As I said, if I didn't see them I wouldn't mind, but once seen not forgotten.


----------



## dancing (Sep 16, 2019)

Coal tit, blue tit (could have been more than one of each, they move so fast it's hard to tell), two cock sparrows, and a fat grey squirrel that leapt up to the top of the tree with an "It wasn't me" expression... and then didn't actually go.


----------



## dancing (Sep 16, 2019)

Oh, not *that* kind of squeaking. Although that has been known to happen. It comes in cycles - when we can get away with it, we put food on the ground as well as in the hopper, for the benefit of blackbirds and such like that don't use the hopper, but after a while the rats notice and start coming in for their share and then we know it's time to stop putting food on the ground again because once you have one rat visiting you very soon have dozens of them. They do move on pretty quickly once we do stop, at least ours do. Funny thing, though, even when we've had daft young ones that have been running all over the garden, I've never heard them squeak.


----------



## Dinanona (Dec 18, 2019)

I've seen only sparrows and tits on our yard. But there's raven's nest on a nearby tree and a magpie's nest little farther. Seldom woodpecker appears on the ravens' tree. That's all that I've noticed so far. 
I think my feathered neighbourhood is awesome.


----------



## Lurcherlad (Jan 5, 2013)

The best fed birds (and squirrels) in Essex - they’re eating me out of house and home


----------



## rona (Aug 18, 2011)

I had a new Crow flying around and giving it large today, I was actually hoping my little girl crow wouldn't find her 3rd mate this year, she's so old and suffers more and more every year with her bad leg when she sits on eggs.

------------------------

◆ WRITTEN EXERCISE 1 ◆
Retype the part of the garden bird thread from "## Dinanona (Dec" to "neighbourhood is awesome." word for word.

------------------------

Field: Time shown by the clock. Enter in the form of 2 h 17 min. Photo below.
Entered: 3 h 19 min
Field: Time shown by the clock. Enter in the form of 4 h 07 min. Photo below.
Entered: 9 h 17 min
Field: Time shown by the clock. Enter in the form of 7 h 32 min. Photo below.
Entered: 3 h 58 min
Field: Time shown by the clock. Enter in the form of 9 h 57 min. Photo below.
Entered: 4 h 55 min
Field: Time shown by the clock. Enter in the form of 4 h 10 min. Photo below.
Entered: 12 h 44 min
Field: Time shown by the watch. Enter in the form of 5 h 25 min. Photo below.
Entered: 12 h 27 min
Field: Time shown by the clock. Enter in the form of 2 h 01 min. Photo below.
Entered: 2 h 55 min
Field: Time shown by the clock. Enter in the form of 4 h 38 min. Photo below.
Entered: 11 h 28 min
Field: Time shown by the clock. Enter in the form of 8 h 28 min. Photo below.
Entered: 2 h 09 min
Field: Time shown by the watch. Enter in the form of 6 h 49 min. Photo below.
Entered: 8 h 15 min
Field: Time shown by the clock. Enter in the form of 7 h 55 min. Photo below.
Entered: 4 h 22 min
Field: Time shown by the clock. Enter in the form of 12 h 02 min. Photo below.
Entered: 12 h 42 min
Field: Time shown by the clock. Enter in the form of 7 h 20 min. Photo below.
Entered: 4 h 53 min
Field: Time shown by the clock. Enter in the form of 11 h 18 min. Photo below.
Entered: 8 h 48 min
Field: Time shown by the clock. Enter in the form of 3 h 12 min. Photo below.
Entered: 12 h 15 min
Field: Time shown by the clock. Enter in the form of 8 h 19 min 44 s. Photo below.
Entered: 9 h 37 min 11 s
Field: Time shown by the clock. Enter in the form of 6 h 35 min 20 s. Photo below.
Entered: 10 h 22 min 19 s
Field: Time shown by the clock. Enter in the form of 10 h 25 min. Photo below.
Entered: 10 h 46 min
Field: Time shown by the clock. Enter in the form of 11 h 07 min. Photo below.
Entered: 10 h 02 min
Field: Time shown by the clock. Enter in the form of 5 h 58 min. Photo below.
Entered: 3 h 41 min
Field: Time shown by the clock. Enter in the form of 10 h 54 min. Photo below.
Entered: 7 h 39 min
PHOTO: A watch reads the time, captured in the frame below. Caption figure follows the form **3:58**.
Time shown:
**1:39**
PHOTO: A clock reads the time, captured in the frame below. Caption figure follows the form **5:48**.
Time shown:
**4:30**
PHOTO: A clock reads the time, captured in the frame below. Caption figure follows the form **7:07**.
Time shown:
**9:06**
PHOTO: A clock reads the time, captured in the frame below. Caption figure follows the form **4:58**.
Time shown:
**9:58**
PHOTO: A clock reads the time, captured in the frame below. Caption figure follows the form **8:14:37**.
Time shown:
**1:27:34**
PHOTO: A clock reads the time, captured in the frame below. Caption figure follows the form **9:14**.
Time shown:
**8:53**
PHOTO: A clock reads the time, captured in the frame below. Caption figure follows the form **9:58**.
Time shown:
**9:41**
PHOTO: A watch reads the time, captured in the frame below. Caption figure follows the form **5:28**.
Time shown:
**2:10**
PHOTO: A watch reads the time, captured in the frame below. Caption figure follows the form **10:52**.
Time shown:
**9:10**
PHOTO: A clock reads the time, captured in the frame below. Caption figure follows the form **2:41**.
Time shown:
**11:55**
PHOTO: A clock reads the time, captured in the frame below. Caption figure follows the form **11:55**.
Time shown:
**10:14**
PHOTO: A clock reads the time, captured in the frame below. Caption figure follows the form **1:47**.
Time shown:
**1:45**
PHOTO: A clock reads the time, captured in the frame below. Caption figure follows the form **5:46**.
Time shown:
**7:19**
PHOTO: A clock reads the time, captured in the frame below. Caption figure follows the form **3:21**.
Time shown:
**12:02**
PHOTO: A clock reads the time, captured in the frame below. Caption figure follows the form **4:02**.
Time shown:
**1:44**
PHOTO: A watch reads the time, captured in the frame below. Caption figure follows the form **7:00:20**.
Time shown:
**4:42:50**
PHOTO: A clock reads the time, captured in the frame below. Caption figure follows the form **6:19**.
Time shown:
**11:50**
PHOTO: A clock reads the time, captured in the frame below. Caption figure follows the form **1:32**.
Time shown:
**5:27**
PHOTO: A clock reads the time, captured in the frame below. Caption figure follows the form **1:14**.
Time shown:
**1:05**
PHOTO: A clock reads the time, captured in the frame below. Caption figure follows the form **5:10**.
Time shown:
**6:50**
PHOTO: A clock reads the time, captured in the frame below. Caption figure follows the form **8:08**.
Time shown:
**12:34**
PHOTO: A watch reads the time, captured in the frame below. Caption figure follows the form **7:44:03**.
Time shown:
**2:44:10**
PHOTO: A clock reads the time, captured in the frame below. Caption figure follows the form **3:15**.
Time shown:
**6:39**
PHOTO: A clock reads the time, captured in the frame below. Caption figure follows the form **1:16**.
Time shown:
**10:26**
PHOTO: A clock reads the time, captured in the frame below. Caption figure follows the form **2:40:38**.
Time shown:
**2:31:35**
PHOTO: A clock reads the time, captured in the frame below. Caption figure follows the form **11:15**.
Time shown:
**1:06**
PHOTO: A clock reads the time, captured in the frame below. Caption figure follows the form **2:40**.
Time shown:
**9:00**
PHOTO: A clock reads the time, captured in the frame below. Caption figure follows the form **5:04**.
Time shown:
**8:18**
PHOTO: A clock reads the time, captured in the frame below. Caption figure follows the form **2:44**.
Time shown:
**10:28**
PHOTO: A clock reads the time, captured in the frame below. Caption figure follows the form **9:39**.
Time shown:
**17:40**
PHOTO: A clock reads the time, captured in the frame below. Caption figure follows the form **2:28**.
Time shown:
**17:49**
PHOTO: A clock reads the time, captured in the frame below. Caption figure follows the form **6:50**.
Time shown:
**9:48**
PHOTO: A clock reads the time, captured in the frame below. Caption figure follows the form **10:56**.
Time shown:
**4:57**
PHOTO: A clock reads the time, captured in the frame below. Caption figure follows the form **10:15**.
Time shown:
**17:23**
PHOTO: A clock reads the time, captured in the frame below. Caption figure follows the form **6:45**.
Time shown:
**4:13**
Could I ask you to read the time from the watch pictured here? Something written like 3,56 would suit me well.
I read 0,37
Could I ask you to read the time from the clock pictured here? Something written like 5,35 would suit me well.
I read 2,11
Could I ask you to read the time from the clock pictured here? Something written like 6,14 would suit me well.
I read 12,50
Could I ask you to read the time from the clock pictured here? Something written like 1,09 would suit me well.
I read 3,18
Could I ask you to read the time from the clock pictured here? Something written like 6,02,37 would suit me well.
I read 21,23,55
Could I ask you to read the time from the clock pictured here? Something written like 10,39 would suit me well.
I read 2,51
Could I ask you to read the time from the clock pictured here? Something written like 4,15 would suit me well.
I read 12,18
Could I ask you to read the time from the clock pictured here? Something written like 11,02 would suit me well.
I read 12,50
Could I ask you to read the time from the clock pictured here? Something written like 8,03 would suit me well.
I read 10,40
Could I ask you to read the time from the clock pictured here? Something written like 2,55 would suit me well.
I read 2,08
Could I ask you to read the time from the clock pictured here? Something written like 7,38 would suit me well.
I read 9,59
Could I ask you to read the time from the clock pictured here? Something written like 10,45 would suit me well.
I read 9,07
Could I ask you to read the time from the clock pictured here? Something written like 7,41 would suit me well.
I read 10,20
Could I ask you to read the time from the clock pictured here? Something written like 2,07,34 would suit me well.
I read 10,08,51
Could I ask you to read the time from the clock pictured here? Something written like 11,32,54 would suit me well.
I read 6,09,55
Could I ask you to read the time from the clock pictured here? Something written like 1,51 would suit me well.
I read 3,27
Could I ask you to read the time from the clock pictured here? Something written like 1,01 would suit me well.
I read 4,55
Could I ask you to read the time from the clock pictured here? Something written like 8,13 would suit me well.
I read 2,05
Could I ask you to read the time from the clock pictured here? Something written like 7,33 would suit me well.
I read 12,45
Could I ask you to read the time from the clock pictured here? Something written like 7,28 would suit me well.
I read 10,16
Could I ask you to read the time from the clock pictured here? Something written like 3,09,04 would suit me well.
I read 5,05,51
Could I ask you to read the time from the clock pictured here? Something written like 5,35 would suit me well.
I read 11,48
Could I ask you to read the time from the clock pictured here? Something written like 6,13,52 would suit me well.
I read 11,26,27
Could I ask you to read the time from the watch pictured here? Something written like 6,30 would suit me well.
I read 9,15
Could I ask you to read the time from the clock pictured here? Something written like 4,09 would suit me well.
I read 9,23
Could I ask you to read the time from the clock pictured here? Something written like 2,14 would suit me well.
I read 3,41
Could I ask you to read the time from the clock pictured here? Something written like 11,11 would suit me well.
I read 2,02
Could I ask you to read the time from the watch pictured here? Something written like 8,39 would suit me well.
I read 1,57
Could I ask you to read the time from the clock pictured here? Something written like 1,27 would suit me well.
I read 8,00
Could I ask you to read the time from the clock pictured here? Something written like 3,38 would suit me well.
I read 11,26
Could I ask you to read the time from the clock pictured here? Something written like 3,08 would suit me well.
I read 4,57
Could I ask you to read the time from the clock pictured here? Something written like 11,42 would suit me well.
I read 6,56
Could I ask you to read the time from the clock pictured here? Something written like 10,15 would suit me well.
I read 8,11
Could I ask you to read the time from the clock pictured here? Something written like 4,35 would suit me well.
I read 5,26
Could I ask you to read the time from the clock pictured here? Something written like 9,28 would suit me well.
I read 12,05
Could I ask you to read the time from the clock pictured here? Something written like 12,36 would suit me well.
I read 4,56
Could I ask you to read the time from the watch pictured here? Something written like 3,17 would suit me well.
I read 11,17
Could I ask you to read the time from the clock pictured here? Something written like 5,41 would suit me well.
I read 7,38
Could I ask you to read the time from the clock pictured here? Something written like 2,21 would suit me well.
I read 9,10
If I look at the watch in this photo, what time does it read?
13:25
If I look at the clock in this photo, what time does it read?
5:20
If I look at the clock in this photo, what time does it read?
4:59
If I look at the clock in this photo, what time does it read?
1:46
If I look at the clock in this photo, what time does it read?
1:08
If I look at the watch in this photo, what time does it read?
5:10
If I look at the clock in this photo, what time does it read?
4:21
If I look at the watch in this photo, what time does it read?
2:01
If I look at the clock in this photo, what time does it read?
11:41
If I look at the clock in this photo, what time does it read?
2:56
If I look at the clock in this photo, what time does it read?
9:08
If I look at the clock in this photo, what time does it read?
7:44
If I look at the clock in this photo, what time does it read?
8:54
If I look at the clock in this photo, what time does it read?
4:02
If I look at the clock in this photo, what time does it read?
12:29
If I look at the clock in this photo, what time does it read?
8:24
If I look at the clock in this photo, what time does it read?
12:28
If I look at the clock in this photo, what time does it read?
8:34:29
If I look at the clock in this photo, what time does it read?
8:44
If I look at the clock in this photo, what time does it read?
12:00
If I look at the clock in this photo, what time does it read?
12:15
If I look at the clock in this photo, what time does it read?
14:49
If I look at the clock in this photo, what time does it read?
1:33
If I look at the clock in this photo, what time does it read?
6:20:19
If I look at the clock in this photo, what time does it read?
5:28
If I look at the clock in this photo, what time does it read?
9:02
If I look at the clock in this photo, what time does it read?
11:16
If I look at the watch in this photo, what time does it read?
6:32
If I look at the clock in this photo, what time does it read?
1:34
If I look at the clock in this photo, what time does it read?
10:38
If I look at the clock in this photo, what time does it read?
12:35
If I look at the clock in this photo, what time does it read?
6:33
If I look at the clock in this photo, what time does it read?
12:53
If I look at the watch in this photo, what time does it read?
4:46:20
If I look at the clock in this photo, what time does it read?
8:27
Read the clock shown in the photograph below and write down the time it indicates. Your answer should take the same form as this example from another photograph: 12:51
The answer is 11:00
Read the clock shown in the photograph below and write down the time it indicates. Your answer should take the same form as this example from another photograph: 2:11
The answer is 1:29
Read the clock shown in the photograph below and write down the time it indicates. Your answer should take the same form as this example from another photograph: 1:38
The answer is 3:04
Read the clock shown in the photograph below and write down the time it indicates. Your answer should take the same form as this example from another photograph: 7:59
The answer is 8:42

------------------------

◆ WRITTEN EXERCISE 2 ◆
Set out as a numbered list the lines of the records from the line with "the form **2:40**." to the line with "I read 0,37", both included. Leave out blank lines and include no other lines.

◆ WRITTEN REPLY 1 ◆
## Dinanona (Dec 18, 2019)

I've seen only sparrows and tits on our yard. But there's raven's nest on a nearby tree and a magpie's nest little farther. Seldom woodpecker appears on the ravens' tree. That's all that I've noticed so far. 
I think my feathered neighbourhood is awesome.

◆ WRITTEN REPLY 2 ◆
1. PHOTO: A clock reads the time, captured in the frame below. Caption figure follows the form **2:40**.
2. Time shown:
3. **9:00**
4. PHOTO: A clock reads the time, captured in the frame below. Caption figure follows the form **5:04**.
5. Time shown:
6. **8:18**
7. PHOTO: A clock reads the time, captured in the frame below. Caption figure follows the form **2:44**.
8. Time shown:
9. **10:28**
10. PHOTO: A clock reads the time, captured in the frame below. Caption figure follows the form **9:39**.
11. Time shown:
12. **17:40**
13. PHOTO: A clock reads the time, captured in the frame below. Caption figure follows the form **2:28**.
14. Time shown:
15. **17:49**
16. PHOTO: A clock reads the time, captured in the frame below. Caption figure follows the form **6:50**.
17. Time shown:
18. **9:48**
19. PHOTO: A clock reads the time, captured in the frame below. Caption figure follows the form **10:56**.
20. Time shown:
21. **4:57**
22. PHOTO: A clock reads the time, captured in the frame below. Caption figure follows the form **10:15**.
23. Time shown:
24. **17:23**
25. PHOTO: A clock reads the time, captured in the frame below. Caption figure follows the form **6:45**.
26. Time shown:
27. **4:13**
28. Could I ask you to read the time from the watch pictured here? Something written like 3,56 would suit me well.
29. I read 0,37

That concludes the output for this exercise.